39.BÖLÜM

243 72 300
                                    





Yaprak,gözlerinde neşeli pırıltılarla mutfağa döndüğünde Mevsim,sandviçi hazırlamış,bir fincana çay dolduruyordu.Muzip bir ses tonuyla

"Ne oldu güzelim?Çok neşelisin."

diye konuştu.Genç kızın cevabı hemen gelmişti.

"Abla,inanmayacaksın ama Funda Gürbüz burada.Hem de eşi Tuna'yla birlikte."

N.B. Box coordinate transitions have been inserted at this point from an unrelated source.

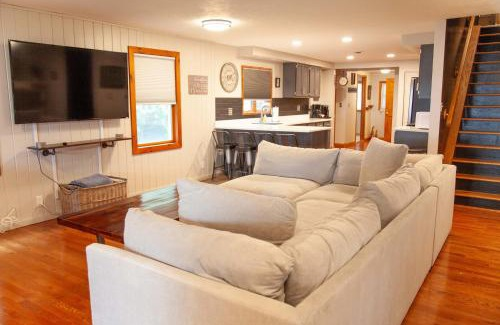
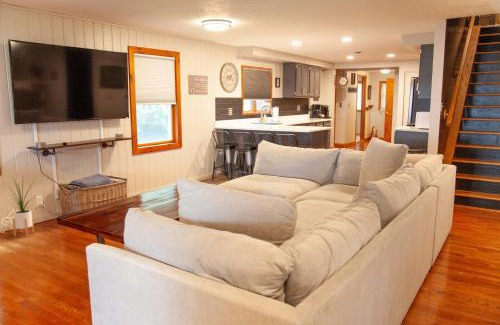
+ house plant [2,174,37,237]
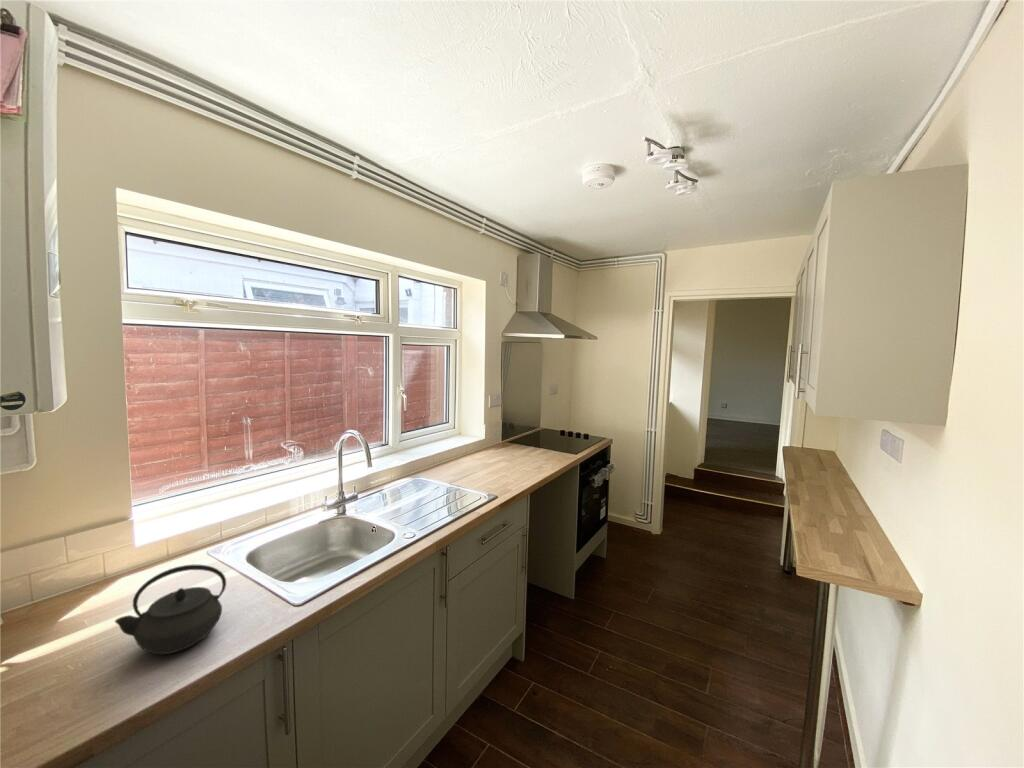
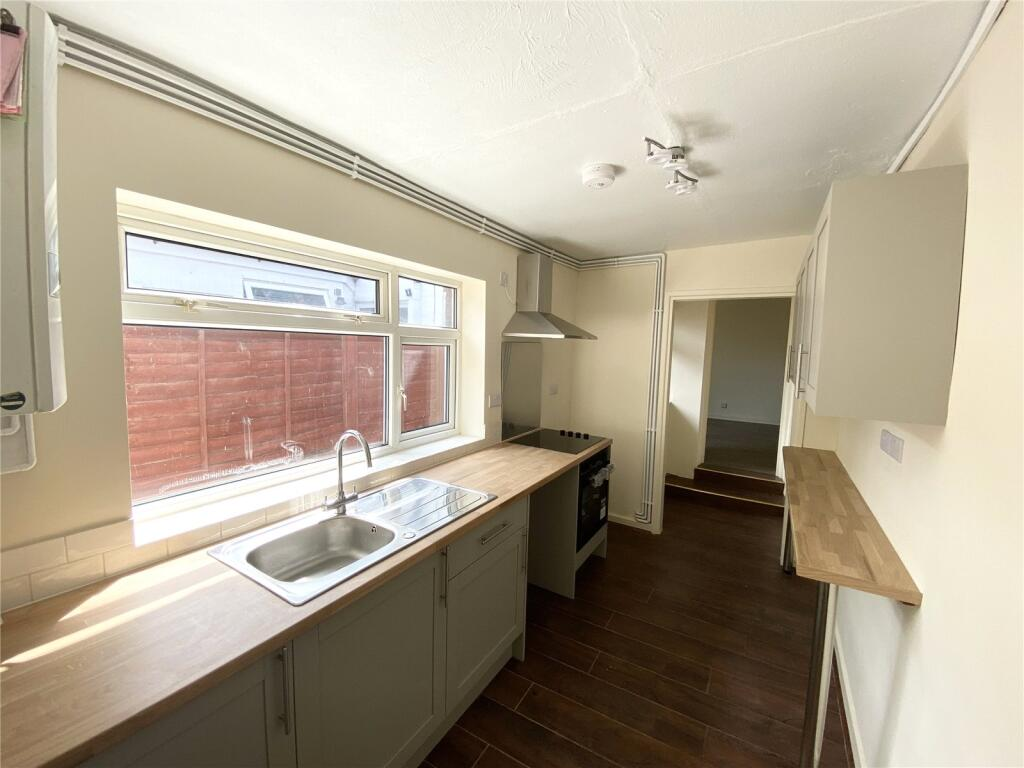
- kettle [114,564,227,655]
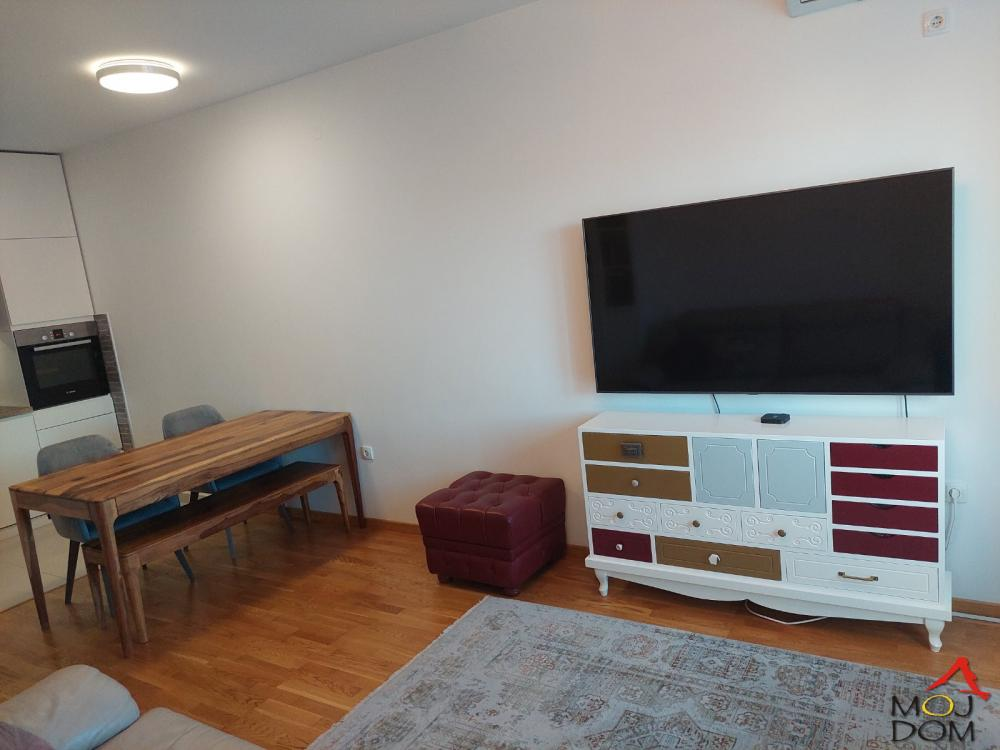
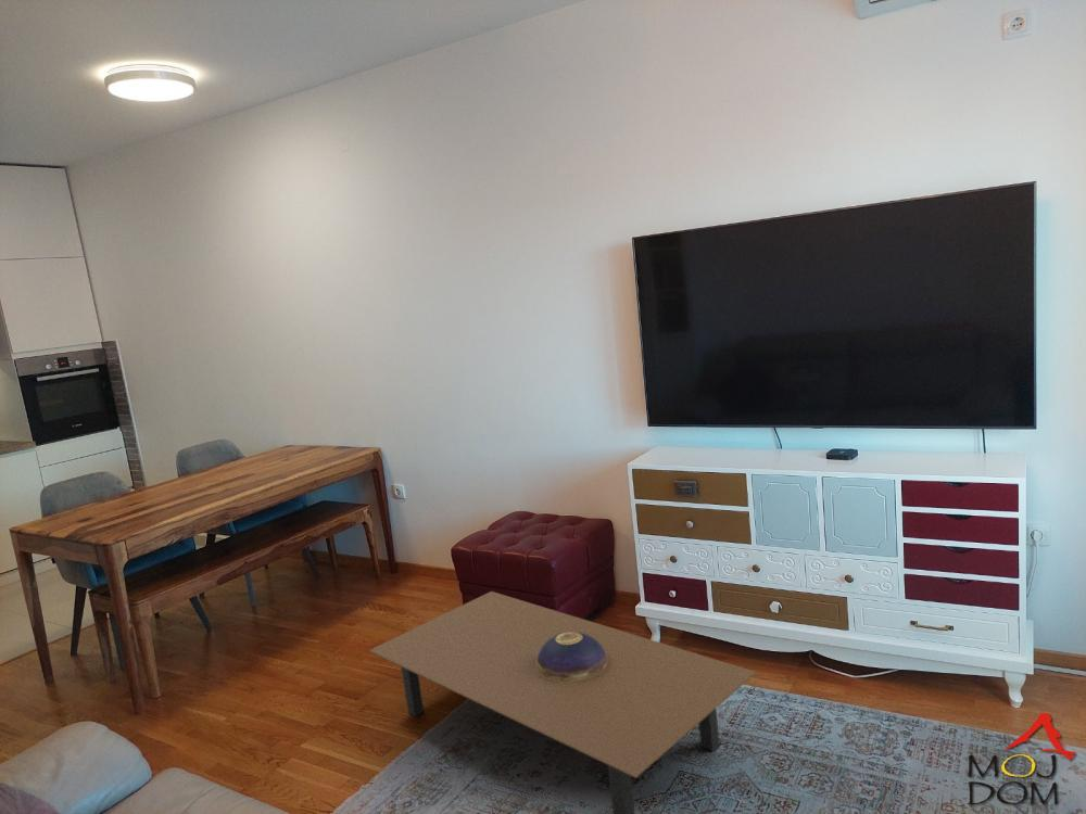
+ decorative bowl [536,632,607,682]
+ coffee table [368,590,757,814]
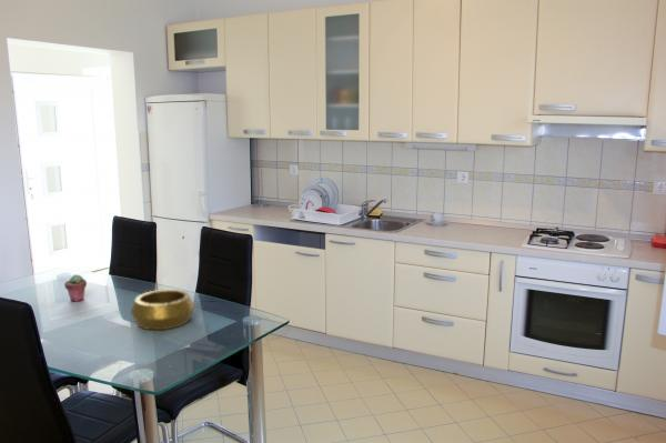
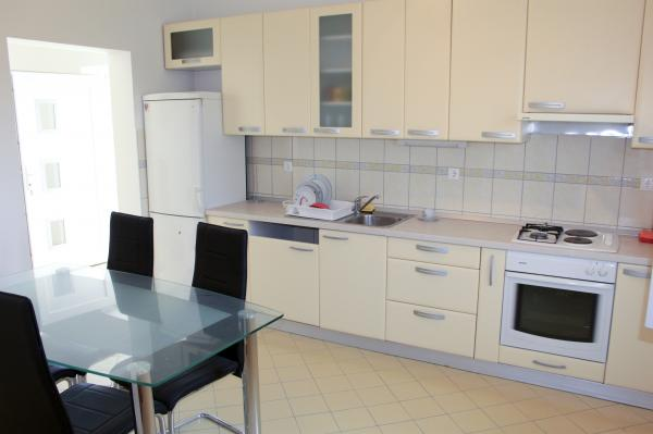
- decorative bowl [130,289,195,331]
- potted succulent [63,273,88,303]
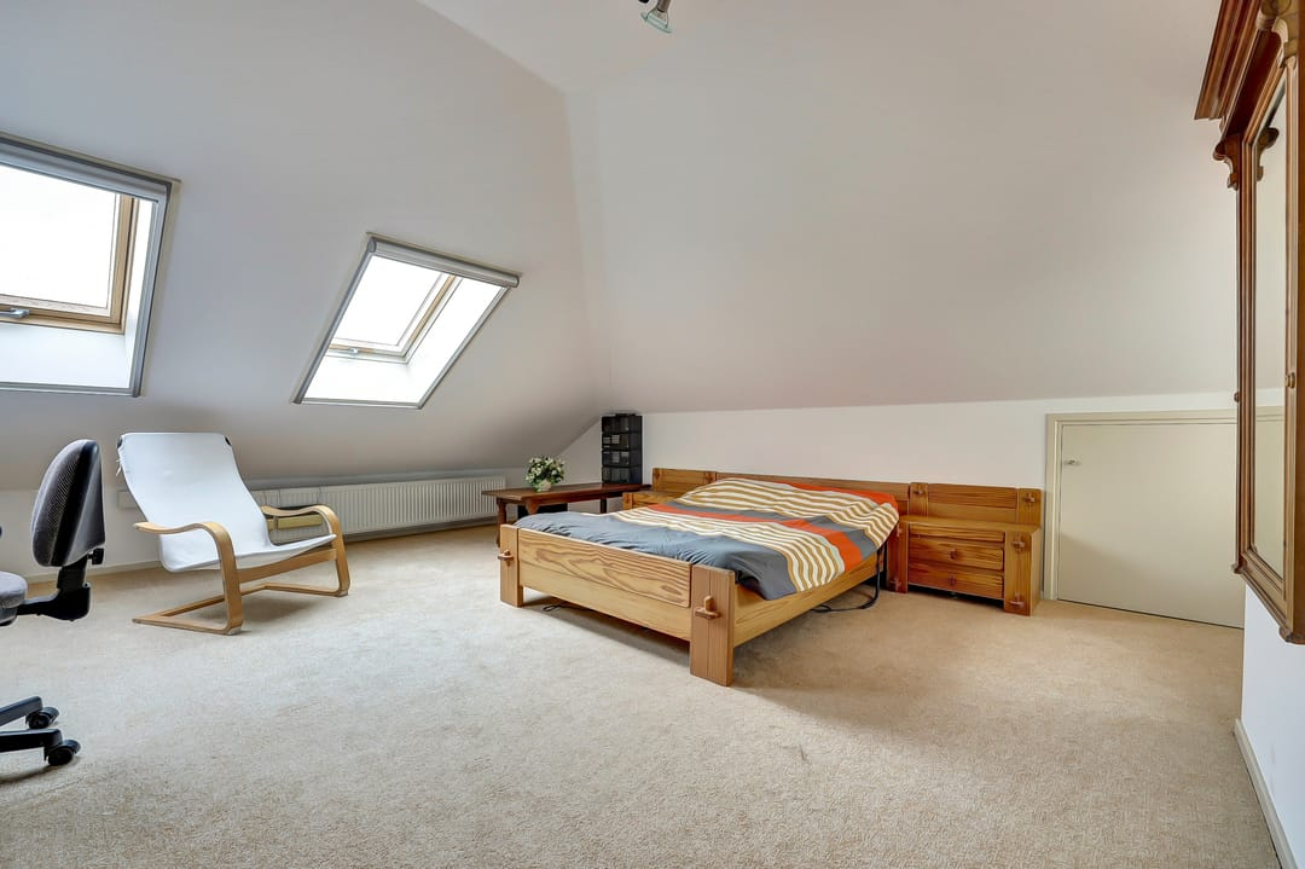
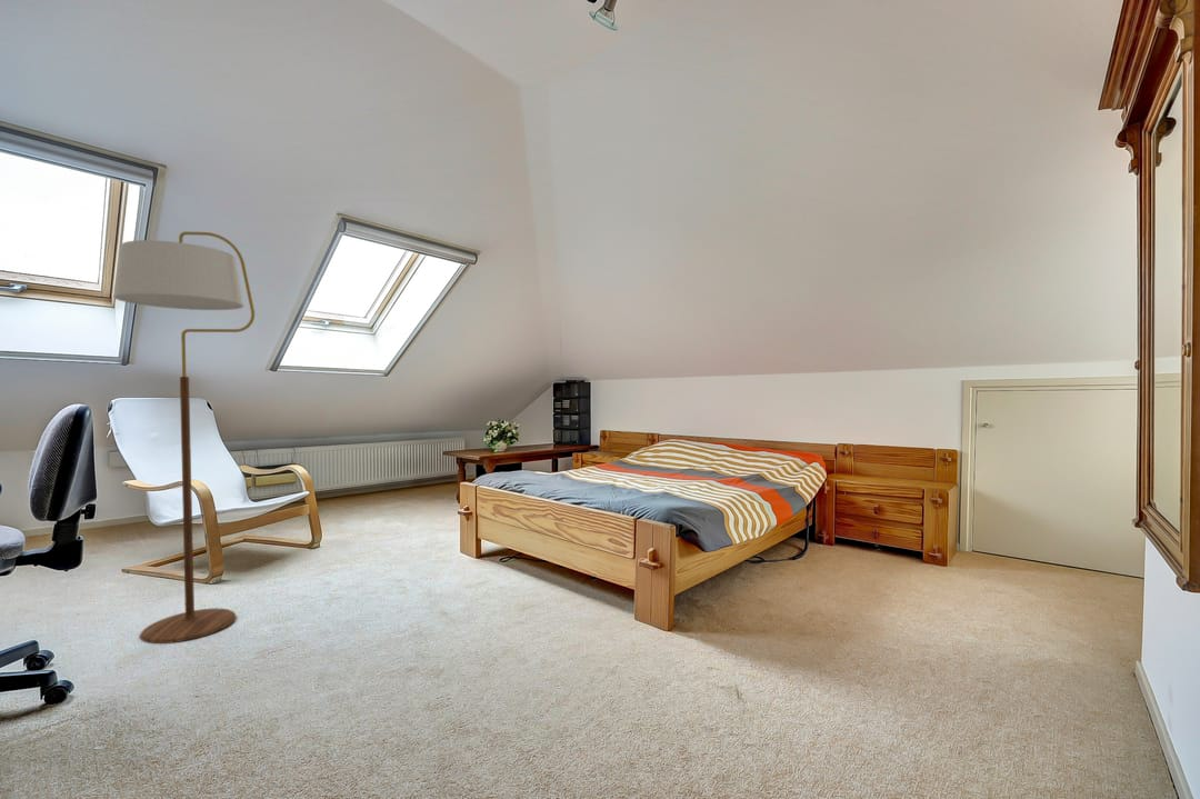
+ floor lamp [112,230,256,645]
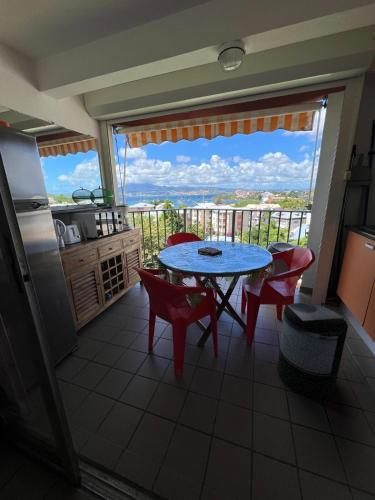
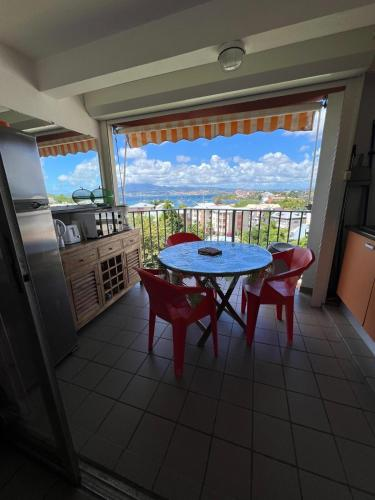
- trash can [276,302,349,401]
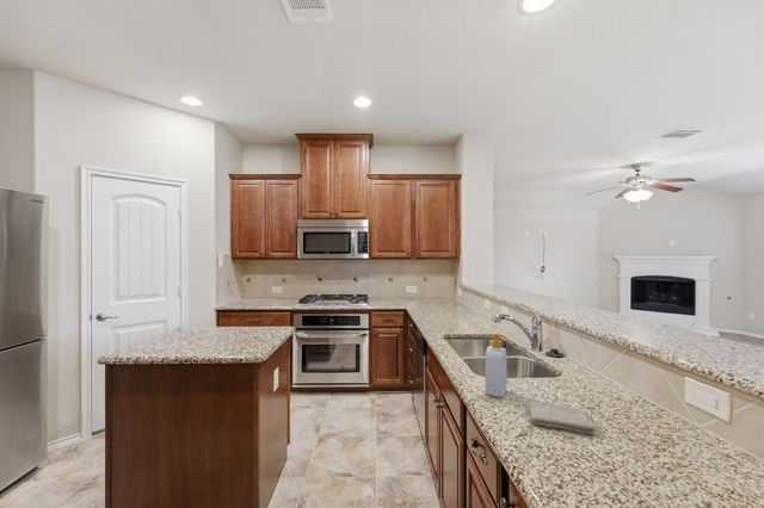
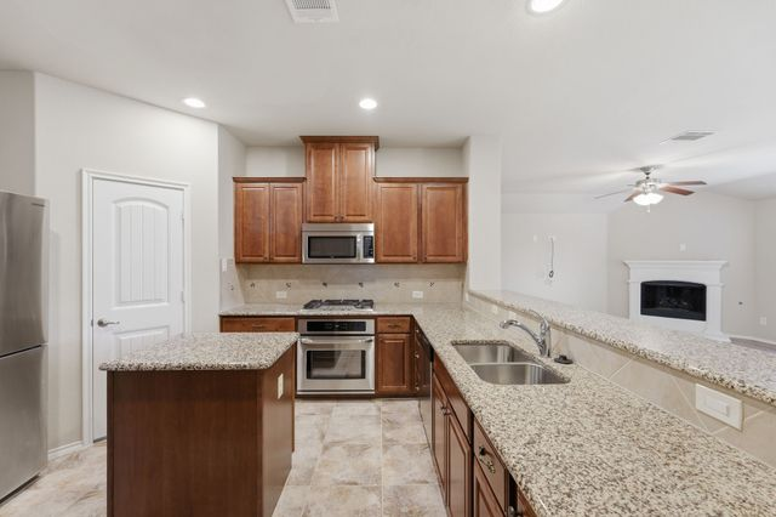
- soap bottle [485,333,507,398]
- washcloth [526,401,596,435]
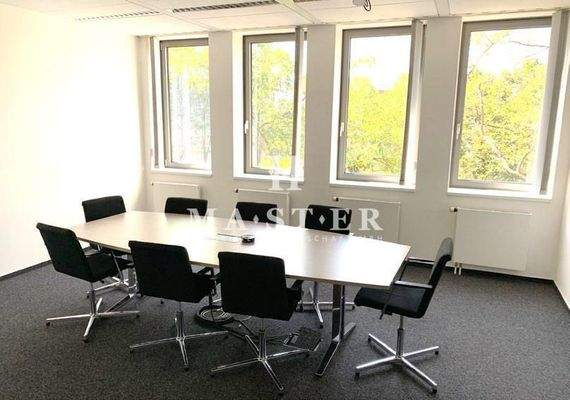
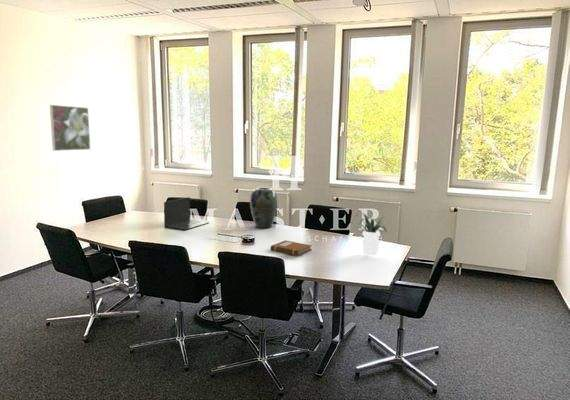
+ laptop [163,196,210,231]
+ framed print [49,104,91,152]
+ vase [249,187,279,229]
+ potted plant [350,212,395,256]
+ notebook [270,239,313,256]
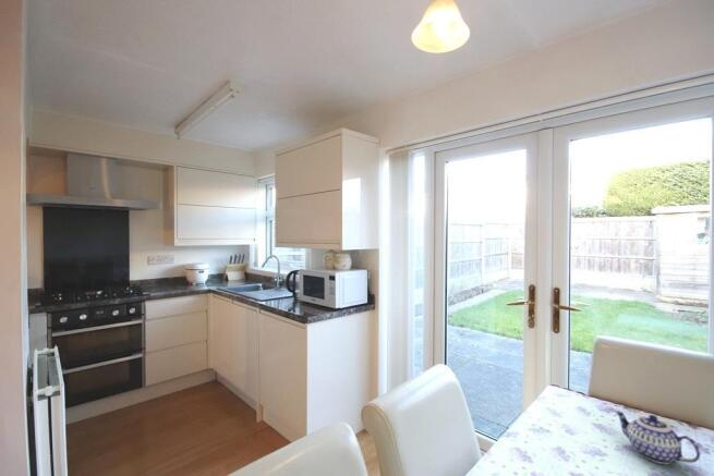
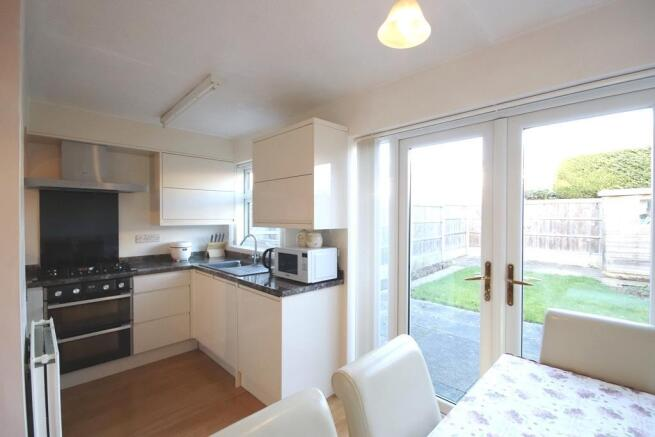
- teapot [614,410,701,465]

Funda hanım çok yetenekli ve tanınmış bir oyuncu,eşi Tuna yine çok tanınmış,başarılı bir menajerdi.Bu kadar yoğun çalışmadığı okul döneminde kadının bir kaç dizisini izlediğini,izlerken de çok keyif aldığını hatırladı Mevsim.

Okuduğu bir kaç röportajından öğrendiği kadarıyla,karı-koca iş dışında sakin bir hayat sürdürüyorlardı.Gece hayatları yok denecek kadar azdı.

Burayı nasıl bulmuşlardı acaba?Biraz düşününce kendi kendine

"Tabi ya!"

diye mırıldandı.Rengim'le tanışıyor olmalıydılar.Yaprak,genç kadının sessizliği uzayınca bir kez daha konuşmuştu.

"Abla iyi misin?Daldın da!Sen onlarla ilgilen istersen,ben siparişi götürürüm."

Düşüncelerine ara vererek

"Öyle mi?Ne güzel!Tamam,dediğin gibi olsun.Ayrıca merak etme iyiyim."

deyip beyaz ahşap bir tepsiye hazırladığı sandviç tabağı ve çay fincanını yerleştirdi.Az sonra Yaprak elinde tepsiyle mutfaktan çıkmıştı.Mevsim,gülümseyerek onu takip etti.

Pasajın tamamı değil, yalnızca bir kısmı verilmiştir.